> **DOCUMENT**

We can also pivot on the State, which means that we will produce a plot
for every state. This will create many plots, so we adopt a minimalist
theme (called void) and shrink the size of each plot.

.. code:: ipython3

    p9.ggplot(col_samp.reset_index()) \
    + p9.aes('YearDT','TUITIONFEE_OUT',group='UNITID',
             alpha='.1+.9*(UNITID=={})'.format(dav_id),
             color='1.*(UNITID=={})'.format(dav_id)) \
    + p9.scale_alpha_identity() \
    + p9.scale_color_cmap('bwr',guide=False) \
    + p9.geom_line() + p9.scale_x_date(limits=['2001','2016']) \
    + p9.theme_void() \
    + p9.facet_wrap('~ STABBR',ncol=8) \
    + p9.labels.ggtitle("Out-of-state tuition for large uni's") \
    + p9.labels.ylab('Out-of-state tuition')


.. image:: images/cost_of_uni_57_0.png


.. parsed-literal::

    <ggplot: (8738140203349)>


We can also only plot trend lines for each state. This produces an
interesting plot that lets us quickly compare the OLS fit to each state.
Because there is not issue with plotting too many geoms in this case, we
can fit it on the entire data (we use ``col_large``).

Stored entries
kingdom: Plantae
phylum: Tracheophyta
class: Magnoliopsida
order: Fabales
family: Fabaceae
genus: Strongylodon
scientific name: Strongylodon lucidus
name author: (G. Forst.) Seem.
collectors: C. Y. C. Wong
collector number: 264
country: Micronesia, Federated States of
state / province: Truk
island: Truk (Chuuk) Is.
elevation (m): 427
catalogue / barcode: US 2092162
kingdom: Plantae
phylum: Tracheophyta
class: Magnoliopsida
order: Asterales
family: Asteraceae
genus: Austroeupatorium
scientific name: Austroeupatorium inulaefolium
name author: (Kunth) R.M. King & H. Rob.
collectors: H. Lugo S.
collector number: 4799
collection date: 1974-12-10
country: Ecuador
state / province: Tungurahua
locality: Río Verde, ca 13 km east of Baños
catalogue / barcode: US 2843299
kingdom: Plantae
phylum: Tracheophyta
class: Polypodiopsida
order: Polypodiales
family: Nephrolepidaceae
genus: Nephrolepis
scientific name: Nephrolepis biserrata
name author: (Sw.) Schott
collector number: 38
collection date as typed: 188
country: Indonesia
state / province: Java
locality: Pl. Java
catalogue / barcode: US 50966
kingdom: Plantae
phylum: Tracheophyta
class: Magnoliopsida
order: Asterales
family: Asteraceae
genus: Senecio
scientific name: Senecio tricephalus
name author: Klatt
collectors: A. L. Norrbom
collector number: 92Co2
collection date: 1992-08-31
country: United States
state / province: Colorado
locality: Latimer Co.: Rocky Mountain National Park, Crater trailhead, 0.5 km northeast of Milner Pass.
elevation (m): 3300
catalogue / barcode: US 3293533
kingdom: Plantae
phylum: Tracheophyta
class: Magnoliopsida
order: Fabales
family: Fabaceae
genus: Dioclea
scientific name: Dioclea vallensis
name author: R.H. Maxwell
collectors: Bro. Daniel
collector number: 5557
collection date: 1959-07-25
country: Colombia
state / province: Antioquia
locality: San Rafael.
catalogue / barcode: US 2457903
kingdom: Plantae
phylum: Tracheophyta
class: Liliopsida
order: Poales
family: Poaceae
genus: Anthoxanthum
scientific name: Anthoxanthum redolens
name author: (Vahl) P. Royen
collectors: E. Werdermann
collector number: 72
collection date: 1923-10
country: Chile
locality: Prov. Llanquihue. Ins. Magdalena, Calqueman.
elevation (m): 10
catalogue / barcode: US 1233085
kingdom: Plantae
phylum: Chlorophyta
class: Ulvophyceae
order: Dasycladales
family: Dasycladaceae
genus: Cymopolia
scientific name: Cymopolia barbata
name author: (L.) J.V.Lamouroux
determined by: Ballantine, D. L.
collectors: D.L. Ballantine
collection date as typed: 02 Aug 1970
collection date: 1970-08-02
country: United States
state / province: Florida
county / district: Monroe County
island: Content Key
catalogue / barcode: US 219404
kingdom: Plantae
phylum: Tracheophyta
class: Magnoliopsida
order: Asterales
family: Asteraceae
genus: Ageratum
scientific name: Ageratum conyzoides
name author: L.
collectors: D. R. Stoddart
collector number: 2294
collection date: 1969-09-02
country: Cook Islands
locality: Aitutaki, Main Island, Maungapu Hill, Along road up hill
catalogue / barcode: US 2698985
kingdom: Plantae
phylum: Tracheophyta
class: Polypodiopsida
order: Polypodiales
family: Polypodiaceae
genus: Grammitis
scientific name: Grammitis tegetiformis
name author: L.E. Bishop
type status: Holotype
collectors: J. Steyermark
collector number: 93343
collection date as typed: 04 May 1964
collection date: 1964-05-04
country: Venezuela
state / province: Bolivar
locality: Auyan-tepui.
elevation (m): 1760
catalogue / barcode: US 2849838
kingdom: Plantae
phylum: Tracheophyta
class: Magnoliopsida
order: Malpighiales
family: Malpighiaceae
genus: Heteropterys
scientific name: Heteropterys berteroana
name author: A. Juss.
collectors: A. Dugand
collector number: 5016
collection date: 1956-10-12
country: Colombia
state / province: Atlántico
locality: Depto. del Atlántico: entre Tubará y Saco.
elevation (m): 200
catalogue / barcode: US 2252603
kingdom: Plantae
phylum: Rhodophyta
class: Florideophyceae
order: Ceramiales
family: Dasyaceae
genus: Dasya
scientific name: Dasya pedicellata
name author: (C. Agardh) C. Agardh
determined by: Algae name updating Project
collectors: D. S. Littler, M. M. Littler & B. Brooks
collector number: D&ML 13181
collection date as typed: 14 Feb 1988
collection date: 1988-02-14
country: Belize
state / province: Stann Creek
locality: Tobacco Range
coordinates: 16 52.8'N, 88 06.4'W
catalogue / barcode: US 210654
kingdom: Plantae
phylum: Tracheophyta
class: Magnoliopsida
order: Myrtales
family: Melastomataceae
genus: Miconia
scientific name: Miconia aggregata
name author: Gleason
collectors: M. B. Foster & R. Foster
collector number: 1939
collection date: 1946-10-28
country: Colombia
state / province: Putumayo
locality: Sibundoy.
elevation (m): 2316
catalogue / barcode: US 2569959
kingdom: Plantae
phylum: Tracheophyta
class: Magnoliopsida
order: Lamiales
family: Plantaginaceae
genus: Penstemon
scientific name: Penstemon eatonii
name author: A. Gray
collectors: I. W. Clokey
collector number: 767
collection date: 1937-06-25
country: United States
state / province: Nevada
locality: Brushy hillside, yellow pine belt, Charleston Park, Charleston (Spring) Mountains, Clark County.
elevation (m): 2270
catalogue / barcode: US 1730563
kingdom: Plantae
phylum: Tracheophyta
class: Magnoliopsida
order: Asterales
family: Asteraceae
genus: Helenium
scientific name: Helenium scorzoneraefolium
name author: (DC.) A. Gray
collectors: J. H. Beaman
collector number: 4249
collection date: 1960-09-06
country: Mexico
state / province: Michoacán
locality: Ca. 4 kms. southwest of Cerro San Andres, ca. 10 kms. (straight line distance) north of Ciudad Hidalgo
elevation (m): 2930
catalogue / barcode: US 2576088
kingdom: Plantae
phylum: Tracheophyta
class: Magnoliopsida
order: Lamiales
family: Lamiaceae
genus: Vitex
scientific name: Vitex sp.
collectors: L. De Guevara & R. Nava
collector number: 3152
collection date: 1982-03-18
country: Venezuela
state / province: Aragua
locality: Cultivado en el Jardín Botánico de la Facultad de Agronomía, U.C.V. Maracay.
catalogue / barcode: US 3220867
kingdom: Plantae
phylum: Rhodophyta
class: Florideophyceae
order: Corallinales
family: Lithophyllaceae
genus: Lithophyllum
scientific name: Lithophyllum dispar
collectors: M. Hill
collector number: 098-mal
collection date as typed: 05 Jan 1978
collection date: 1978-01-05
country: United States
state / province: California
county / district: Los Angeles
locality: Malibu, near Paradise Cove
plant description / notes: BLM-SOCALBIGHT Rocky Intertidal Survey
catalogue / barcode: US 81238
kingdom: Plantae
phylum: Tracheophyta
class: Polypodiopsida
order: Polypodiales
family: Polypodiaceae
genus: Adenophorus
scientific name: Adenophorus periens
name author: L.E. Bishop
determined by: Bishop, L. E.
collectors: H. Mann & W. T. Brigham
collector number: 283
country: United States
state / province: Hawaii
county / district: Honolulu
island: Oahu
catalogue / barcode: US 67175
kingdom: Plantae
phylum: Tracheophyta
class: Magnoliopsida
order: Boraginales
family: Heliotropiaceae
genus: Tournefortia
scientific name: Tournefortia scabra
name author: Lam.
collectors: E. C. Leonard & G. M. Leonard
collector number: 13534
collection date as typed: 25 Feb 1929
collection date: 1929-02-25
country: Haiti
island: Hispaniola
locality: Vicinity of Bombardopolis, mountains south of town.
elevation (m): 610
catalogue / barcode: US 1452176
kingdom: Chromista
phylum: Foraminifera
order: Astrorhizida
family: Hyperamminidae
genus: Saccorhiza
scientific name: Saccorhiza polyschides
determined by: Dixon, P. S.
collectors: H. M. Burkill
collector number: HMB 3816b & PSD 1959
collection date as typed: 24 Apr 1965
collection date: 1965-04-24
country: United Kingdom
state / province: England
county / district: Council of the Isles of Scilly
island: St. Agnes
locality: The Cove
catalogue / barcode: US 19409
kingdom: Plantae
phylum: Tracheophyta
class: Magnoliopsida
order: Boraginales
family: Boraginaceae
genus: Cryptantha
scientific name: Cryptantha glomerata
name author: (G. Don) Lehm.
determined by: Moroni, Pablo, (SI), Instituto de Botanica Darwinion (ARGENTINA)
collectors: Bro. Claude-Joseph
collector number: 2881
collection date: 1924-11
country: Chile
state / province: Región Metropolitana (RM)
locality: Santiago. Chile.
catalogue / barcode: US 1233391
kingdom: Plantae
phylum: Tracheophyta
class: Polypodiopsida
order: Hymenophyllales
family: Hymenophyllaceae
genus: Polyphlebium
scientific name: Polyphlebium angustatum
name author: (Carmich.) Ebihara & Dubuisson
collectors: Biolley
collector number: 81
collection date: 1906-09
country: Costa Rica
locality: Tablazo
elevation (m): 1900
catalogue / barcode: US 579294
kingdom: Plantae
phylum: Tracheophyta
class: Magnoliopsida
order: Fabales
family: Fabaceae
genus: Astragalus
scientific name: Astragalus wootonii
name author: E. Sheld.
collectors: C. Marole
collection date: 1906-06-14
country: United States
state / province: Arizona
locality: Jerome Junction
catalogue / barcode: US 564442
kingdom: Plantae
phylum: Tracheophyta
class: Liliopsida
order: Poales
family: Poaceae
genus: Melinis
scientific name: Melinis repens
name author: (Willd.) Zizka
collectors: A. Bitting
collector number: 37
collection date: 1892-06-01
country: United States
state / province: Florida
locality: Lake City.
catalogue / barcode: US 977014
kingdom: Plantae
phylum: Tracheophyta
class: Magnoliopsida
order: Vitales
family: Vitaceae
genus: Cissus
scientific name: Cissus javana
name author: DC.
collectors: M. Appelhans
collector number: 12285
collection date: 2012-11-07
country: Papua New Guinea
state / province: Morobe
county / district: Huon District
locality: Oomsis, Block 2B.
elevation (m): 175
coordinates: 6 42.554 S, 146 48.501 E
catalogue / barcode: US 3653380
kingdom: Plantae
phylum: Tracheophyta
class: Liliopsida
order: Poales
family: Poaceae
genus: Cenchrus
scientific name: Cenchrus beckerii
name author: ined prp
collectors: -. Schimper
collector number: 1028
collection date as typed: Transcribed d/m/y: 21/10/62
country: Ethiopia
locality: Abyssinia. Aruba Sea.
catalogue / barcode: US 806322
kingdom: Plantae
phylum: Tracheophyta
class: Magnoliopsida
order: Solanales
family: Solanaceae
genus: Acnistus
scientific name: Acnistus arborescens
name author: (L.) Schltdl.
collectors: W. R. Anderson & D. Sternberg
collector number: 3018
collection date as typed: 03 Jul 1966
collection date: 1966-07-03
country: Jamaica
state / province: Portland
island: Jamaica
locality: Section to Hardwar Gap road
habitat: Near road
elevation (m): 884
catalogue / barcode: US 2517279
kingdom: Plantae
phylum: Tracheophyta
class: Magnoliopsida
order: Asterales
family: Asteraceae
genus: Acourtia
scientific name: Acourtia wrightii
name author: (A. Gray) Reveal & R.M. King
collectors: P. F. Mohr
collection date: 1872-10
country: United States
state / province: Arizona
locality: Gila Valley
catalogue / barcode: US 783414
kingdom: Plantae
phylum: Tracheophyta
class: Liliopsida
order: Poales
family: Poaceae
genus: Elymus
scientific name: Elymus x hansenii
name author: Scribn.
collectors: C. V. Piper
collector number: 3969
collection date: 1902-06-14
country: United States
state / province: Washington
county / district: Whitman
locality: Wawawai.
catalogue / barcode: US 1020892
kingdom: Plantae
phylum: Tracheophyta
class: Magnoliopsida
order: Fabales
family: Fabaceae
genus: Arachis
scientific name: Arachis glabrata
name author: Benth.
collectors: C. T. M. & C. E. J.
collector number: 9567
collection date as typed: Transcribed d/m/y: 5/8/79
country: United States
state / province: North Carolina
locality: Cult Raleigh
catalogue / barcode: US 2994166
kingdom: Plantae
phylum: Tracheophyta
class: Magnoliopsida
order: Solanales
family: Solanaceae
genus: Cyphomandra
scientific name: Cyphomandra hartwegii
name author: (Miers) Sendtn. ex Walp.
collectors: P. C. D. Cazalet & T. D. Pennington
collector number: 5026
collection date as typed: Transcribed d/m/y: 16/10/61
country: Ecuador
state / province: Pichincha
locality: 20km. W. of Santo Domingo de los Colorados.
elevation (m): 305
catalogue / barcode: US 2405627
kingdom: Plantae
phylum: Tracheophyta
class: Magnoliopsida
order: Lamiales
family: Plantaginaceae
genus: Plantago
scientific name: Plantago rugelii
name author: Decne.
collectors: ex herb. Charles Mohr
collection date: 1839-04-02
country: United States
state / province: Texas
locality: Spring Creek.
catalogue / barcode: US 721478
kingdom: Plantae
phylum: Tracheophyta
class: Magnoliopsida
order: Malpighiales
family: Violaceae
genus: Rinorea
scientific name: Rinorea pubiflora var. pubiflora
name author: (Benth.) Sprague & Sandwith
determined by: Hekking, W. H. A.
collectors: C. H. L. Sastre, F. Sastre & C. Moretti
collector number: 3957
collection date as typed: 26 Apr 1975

> **GOAL 1**
In the herbarium listing, rename "collector number" to "field number" throughout the stretch from the line containing "scientific name: Senecio tricephalus" through the line containing "collection date: 1969-09-02". Leave everything else in that stretch unchanged.
> **GOAL 2**
Extend the tuition-plotting text, picking up right after its final sentence.
The tuition-plotting text and the herbarium listing are unrelated to each other.

> **EXERCISE RESPONSE 1**
scientific name: Senecio tricephalus
name author: Klatt
collectors: A. L. Norrbom
field number: 92Co2
collection date: 1992-08-31
country: United States
state / province: Colorado
locality: Latimer Co.: Rocky Mountain National Park, Crater trailhead, 0.5 km northeast of Milner Pass.
elevation (m): 3300
catalogue / barcode: US 3293533
kingdom: Plantae
phylum: Tracheophyta
class: Magnoliopsida
order: Fabales
family: Fabaceae
genus: Dioclea
scientific name: Dioclea vallensis
name author: R.H. Maxwell
collectors: Bro. Daniel
field number: 5557
collection date: 1959-07-25
country: Colombia
state / province: Antioquia
locality: San Rafael.
catalogue / barcode: US 2457903
kingdom: Plantae
phylum: Tracheophyta
class: Liliopsida
order: Poales
family: Poaceae
genus: Anthoxanthum
scientific name: Anthoxanthum redolens
name author: (Vahl) P. Royen
collectors: E. Werdermann
field number: 72
collection date: 1923-10
country: Chile
locality: Prov. Llanquihue. Ins. Magdalena, Calqueman.
elevation (m): 10
catalogue / barcode: US 1233085
kingdom: Plantae
phylum: Chlorophyta
class: Ulvophyceae
order: Dasycladales
family: Dasycladaceae
genus: Cymopolia
scientific name: Cymopolia barbata
name author: (L.) J.V.Lamouroux
determined by: Ballantine, D. L.
collectors: D.L. Ballantine
collection date as typed: 02 Aug 1970
collection date: 1970-08-02
country: United States
state / province: Florida
county / district: Monroe County
island: Content Key
catalogue / barcode: US 219404
kingdom: Plantae
phylum: Tracheophyta
class: Magnoliopsida
order: Asterales
family: Asteraceae
genus: Ageratum
scientific name: Ageratum conyzoides
name author: L.
collectors: D. R. Stoddart
field number: 2294
collection date: 1969-09-02

> **EXERCISE RESPONSE 2**
.. code:: ipython3

    p9.ggplot(col_large.reset_index()) \
    + p9.aes('YearDT','TUITIONFEE_OUT',group='STABBR') \
    + p9.scale_x_date(limits=['2001','2016']) \
    + p9.facet_wrap('~ STABBR',ncol=8) \
    + p9.stat_smooth(method='lm') \
    + p9.theme_void() \
    + p9.labels.ggtitle("Out-of-state tuition for large uni's by state") \
    + p9.labels.ylab('Out-of-state tuition')


.. image:: images/cost_of_uni_59_0.png


.. parsed-literal::

    <ggplot: (8738139232390)>


There are a few interesting take-aways from these plots. First, the bulk
of large universities have tuitions below 10,000 USD. The increase of
the tuition seems to be more severe for more expensive universities than
for less expensive ones. The increase in tuition in the US is also more
extreme in certain states, particularly PA, NY, and MA.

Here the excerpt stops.